┌────────

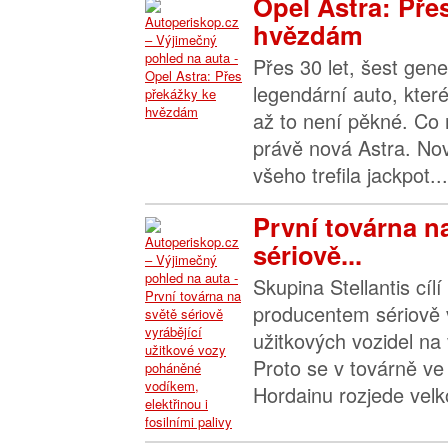
Opel Astra: Pře
hvězdám
Přes 30 let, šest gene
legendární auto, které
až to není pěkné. Co 
právě nová Astra. No
všeho trefila jackpot...
První továrna n
sériově...
Skupina Stellantis cílí
producentem sériově
užitkových vozidel na
Proto se v továrně v
Hordainu rozjede velk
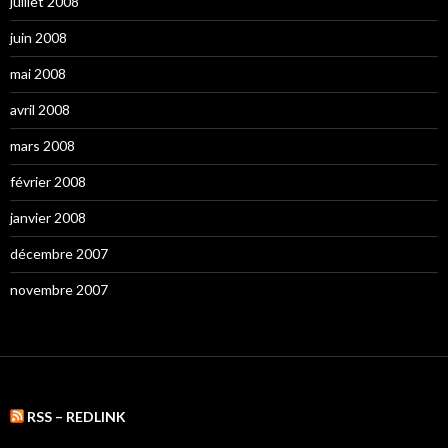
juillet 2008
juin 2008
mai 2008
avril 2008
mars 2008
février 2008
janvier 2008
décembre 2007
novembre 2007
RSS – REDLINK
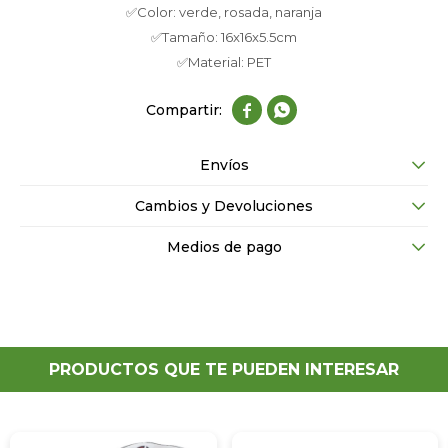
✅Color: verde, rosada, naranja
✅Tamaño: 16x16x5.5cm
✅Material: PET


Envíos
Cambios y Devoluciones
Medios de pago
PRODUCTOS QUE TE PUEDEN INTERESAR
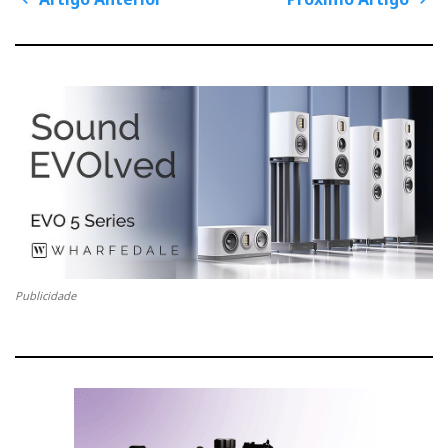
P
o
s
A
P
t
n
r
r
a
v
t
ó
i
g
A Martin Logan casou bem com o Wadia Intuition 01
i
x
a
t
g
i
i
o
o
m
Devialet
Assim, não admira que a
, fazendo jus ao
n
A
o
slogan profético:
um dia todos terão um Devialet
– ou
n
A
por estar a jogar em casa - tenha disponibilizado
t
r
amplificadores a vários construtores e fabricantes de
e
t
Atohm, Leedh, Waterfall
colunas:
, etc.
r
i
i
g
Publicidade
o
o
Et pour cause
havia outros
tudo-em-um
digitais, como
r
Wadia Intuition
o excelente
(
ver em Reviews/Testes
),
Martin Logan
Sonus Faber
que alimentou colunas
e
Olympica 3
, além, claro, de amplificadores de todos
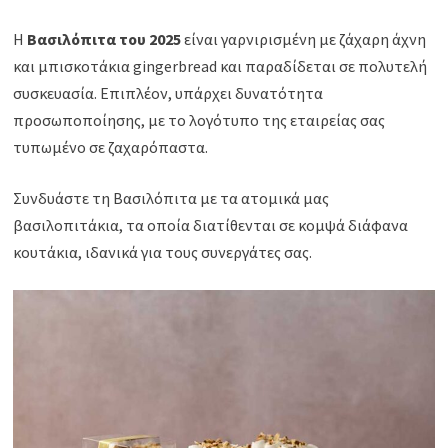
Η
Βασιλόπιτα του 2025
είναι γαρνιρισμένη με ζάχαρη άχνη
και μπισκοτάκια gingerbread και παραδίδεται σε πολυτελή
συσκευασία. Επιπλέον, υπάρχει δυνατότητα
προσωποποίησης, με το λογότυπο της εταιρείας σας
τυπωμένο σε ζαχαρόπαστα.
Συνδυάστε τη Βασιλόπιτα με τα ατομικά μας
βασιλοπιτάκια, τα οποία διατίθενται σε κομψά διάφανα
κουτάκια, ιδανικά για τους συνεργάτες σας.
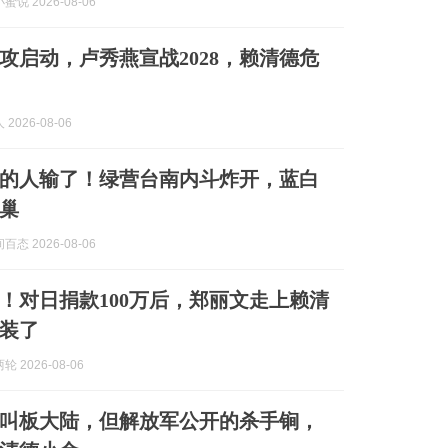
说 2026-08-06
攻启动，卢秀燕宣战2028，赖清德危
2026-08-06
的人输了！绿营台南内斗炸开，蓝白
巢
态 2026-08-06
！对日捐款100万后，郑丽文走上赖清
装了
 2026-08-06
叫板大陆，但解放军公开的杀手锏，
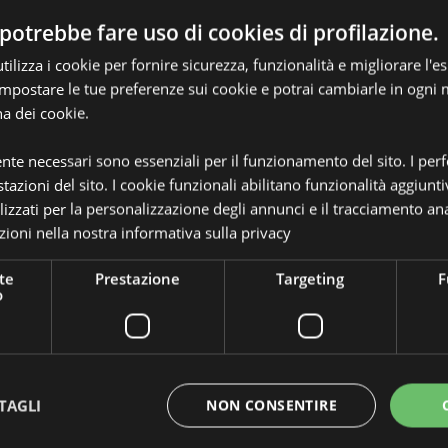
potrebbe fare uso di cookies di profilazione.
ilizza i cookie per fornire sicurezza, funzionalità e migliorare l'e
 impostare le tue preferenze sui cookie e potrai cambiarle in ogn
na dei cookie.
Dettagli del Prodotto
ente necessari sono essenziali per il funzionamento del sito. I pe
Informazioni
tazioni del sito. I cookie funzionali abilitano funzionalità aggiunti
Dimensioni
Altezza
Aggiuntive
OSES
lizzati per la personalizzazione degli annunci e il tracciamento ana
ioni nella nostra
informativa sulla privacy
Codice a barre
po), Silicone (Guarnizione) e
505684
Quantità di cartone
48
te
Prestazione
Targeting
F
o
Peso (kg)
0.151000
IN SALDO
No
NOVITA’
Sì
TAGLI
NON CONSENTIRE
PROMO
No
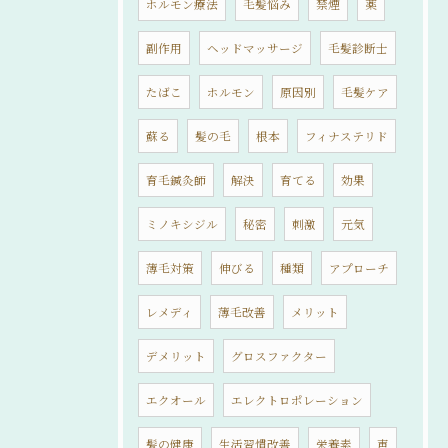
ホルモン療法
毛髪悩み
禁煙
薬
副作用
ヘッドマッサージ
毛髪診断士
たばこ
ホルモン
原因別
毛髪ケア
蘇る
髪の毛
根本
フィナステリド
育毛鍼灸師
解決
育てる
効果
ミノキシジル
秘密
刺激
元気
薄毛対策
伸びる
種類
アプローチ
レメディ
薄毛改善
メリット
デメリット
グロスファクター
エクオール
エレクトロポレーション
髪の健康
生活習慣改善
栄養素
声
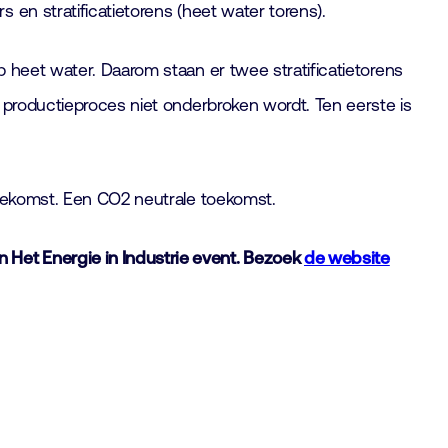
en stratificatietorens (heet water torens).
 heet water. Daarom staan er twee stratificatietorens
 productieproces niet onderbroken wordt. Ten eerste is
toekomst. Een CO2 neutrale toekomst.
Het Energie in Industrie event. Bezoek
de website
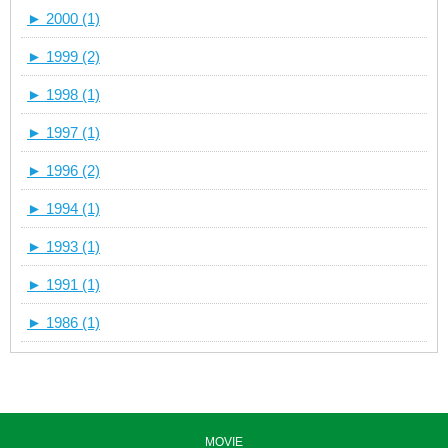
►
2000 (1)
►
1999 (2)
►
1998 (1)
►
1997 (1)
►
1996 (2)
►
1994 (1)
►
1993 (1)
►
1991 (1)
►
1986 (1)
MOVIE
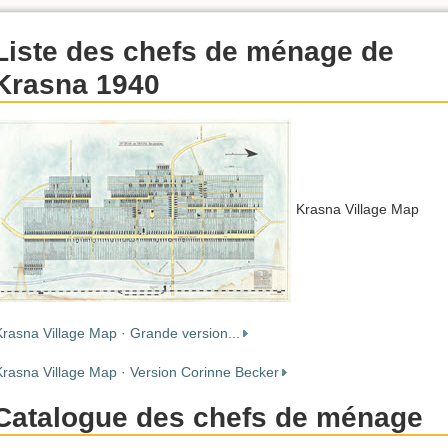
Liste des chefs de ménage de
Krasna 1940
Krasna Village Map
Krasna Village Map · Grande version...
Krasna Village Map · Version Corinne Becker
Catalogue des chefs de ménage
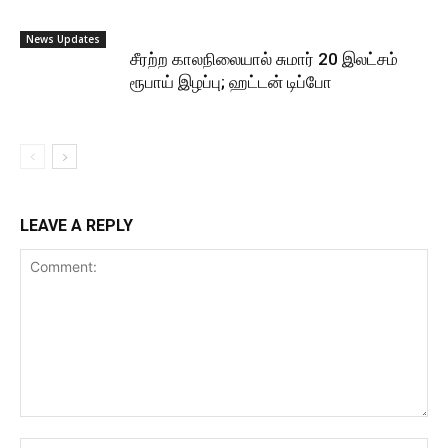
News Updates
சீரற்ற காலநிலையால் சுமார் 20 இலட்சம்
ரூபாய் இழப்பு; ஹட்டன் டிப்போ
LEAVE A REPLY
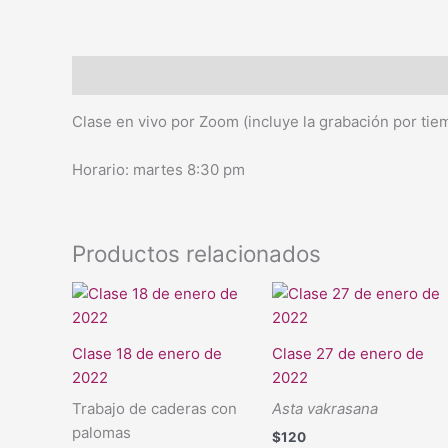
Descripción
Clase en vivo por Zoom (incluye la grabación por tiem
Horario: martes 8:30 pm
Productos relacionados
Clase 18 de enero de
Clase 27 de enero de
2022
2022
Trabajo de caderas con
Asta vakrasana
palomas
$
120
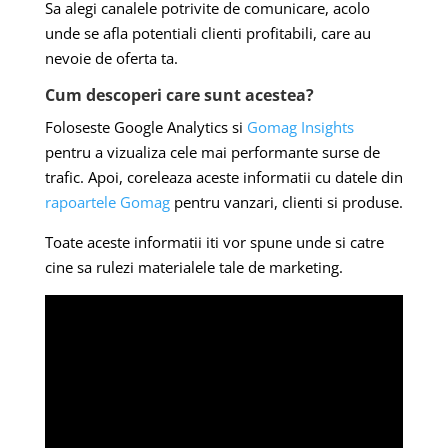
Sa alegi canalele potrivite de comunicare, acolo
unde se afla potentiali clienti profitabili, care au
nevoie de oferta ta.
Cum descoperi care sunt acestea?
Foloseste Google Analytics si
Gomag Insights
pentru a vizualiza cele mai performante surse de
trafic. Apoi, coreleaza aceste informatii cu datele din
rapoartele Gomag
pentru vanzari, clienti si produse.
Toate aceste informatii iti vor spune unde si catre
cine sa rulezi materialele tale de marketing.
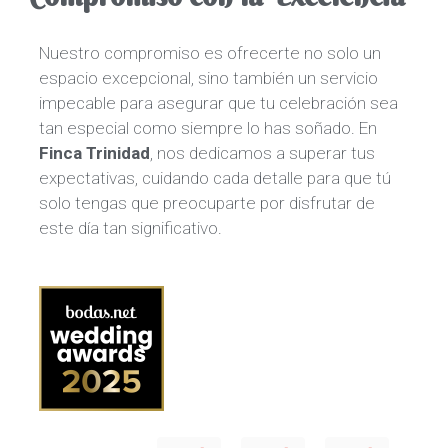
Nuestro compromiso es ofrecerte no solo un
espacio excepcional, sino también un servicio
impecable para asegurar que tu celebración sea
tan especial como siempre lo has soñado. En
Finca Trinidad
, nos dedicamos a superar tus
expectativas, cuidando cada detalle para que tú
solo tengas que preocuparte por disfrutar de
este día tan significativo.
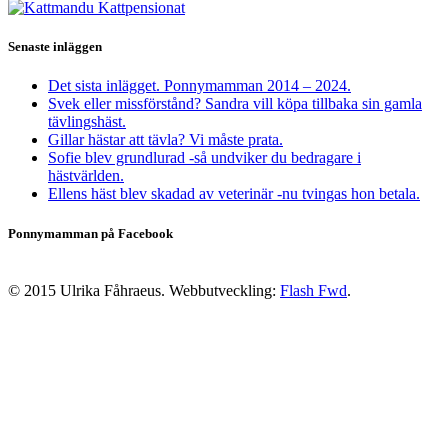
Senaste inläggen
Det sista inlägget. Ponnymamman 2014 – 2024.
Svek eller missförstånd? Sandra vill köpa tillbaka sin gamla
tävlingshäst.
Gillar hästar att tävla? Vi måste prata.
Sofie blev grundlurad -så undviker du bedragare i
hästvärlden.
Ellens häst blev skadad av veterinär -nu tvingas hon betala.
Ponnymamman på Facebook
© 2015 Ulrika Fåhraeus. Webbutveckling:
Flash Fwd
.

└────────

The expected output is an exact copy of the lines from the top of the data above through the line containing "amplificadores de todos", both included, with every picture omitted.

§ YOUR SOLUTION
Opel Astra: Pře
hvězdám
Přes 30 let, šest gene
legendární auto, které
až to není pěkné. Co 
právě nová Astra. No
všeho trefila jackpot...
První továrna n
sériově...
Skupina Stellantis cílí
producentem sériově
užitkových vozidel na
Proto se v továrně v
Hordainu rozjede velk
juillet 2008
juin 2008
mai 2008
avril 2008
mars 2008
février 2008
janvier 2008
décembre 2007
novembre 2007
RSS – REDLINK
✅Color: verde, rosada, naranja
✅Tamaño: 16x16x5.5cm
✅Material: PET


Envíos
Cambios y Devoluciones
Medios de pago
PRODUCTOS QUE TE PUEDEN INTERESAR
P
o
s
A
P
t
n
r
r
a
v
t
ó
i
g
A Martin Logan casou bem com o Wadia Intuition 01
i
x
a
t
g
i
i
o
o
m
Devialet
Assim, não admira que a
, fazendo jus ao
n
A
o
slogan profético:
um dia todos terão um Devialet
– ou
n
A
por estar a jogar em casa - tenha disponibilizado
t
r
amplificadores a vários construtores e fabricantes de
e
t
Atohm, Leedh, Waterfall
colunas:
, etc.
r
i
i
g
Publicidade
o
o
Et pour cause
havia outros
tudo-em-um
digitais, como
r
Wadia Intuition
o excelente
(
ver em Reviews/Testes
),
Martin Logan
Sonus Faber
que alimentou colunas
e
Olympica 3
, além, claro, de amplificadores de todos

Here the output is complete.